For both candidates, the most exciting aspect of the new AACR data is that the Mural’s protein-engineering strategy is ameliorating the issues that have held these types of drugs back from reaching their full potential, Loew said.
“As with nemvaleukin alfa, we are able to mitigate the issues and unveil the efficacy potential of those targets,” she said. Mural will nominate candidates for its IL-12 and IL-18 programs sometime this year, according to the company's Q4 report.
Mural may also have cracked the code when it comes to attracting female leaders. The company’s CEO, CMO and chief legal officer are all women—an unusual C suite for the industry. Women make up only a third of C-level positions at biotech companies, a 2023 survey of life sciences professionals showed.
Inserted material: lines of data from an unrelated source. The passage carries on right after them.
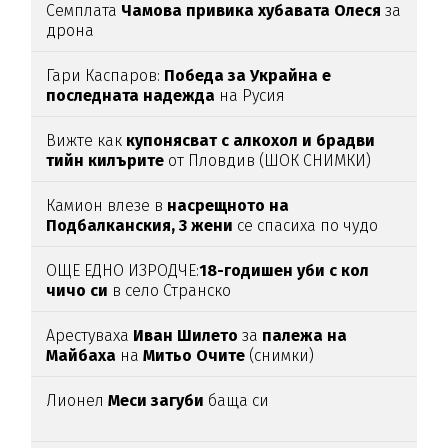
Семплата
Чамова привика хубавата Олеся
за
дрона
Гари Каспаров:
Победа за Украйна е
последната надежда
на Русия
Вижте как
купонясват с алкохол и брадви
тийн килърите
от Пловдив (ШОК СНИМКИ)
Камион влезе в
насрещното на
Подбалканския, 3 жени
се спасиха по чудо
(ВИДЕО)
ОЩЕ ЕДНО ИЗРОДЧЕ:
18-годишен уби с кол
чичо си
в село Странско
Арестуваха
Иван Шилето
за
палежа на
Майбаха
на
Митьо Очите
(снимки)
Лионел
Меси загуби
баща си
“There are incredibly talented women who are now ready to take leadership roles—and who have been taking leadership roles—across biotechs and pharma,” Loew said. “I think it’s incredibly important in the recruitment process that leaders take time to explore diverse slates,” not only with regards to gender and other types of diversity as well, she added.
“When you’re systematic about doing that, that’s how you always ensure that you’ve brought the best leaders to the table,” Loew said. “In our case, they happen to be women.”
Loew has noticed that companies with a female leader tend to attract more of them. She theorized that having women at the helm signifies to other would-be women leaders that the firm’s culture will embrace them.
“Part of that is that women are encouraged to maybe take a step-up role, to advance their own careers. They’re feeling supported by other women,” Loew said. “I feel proud to have been able to support women in their careers over the course of mine. It’s something we’ll continue to do.”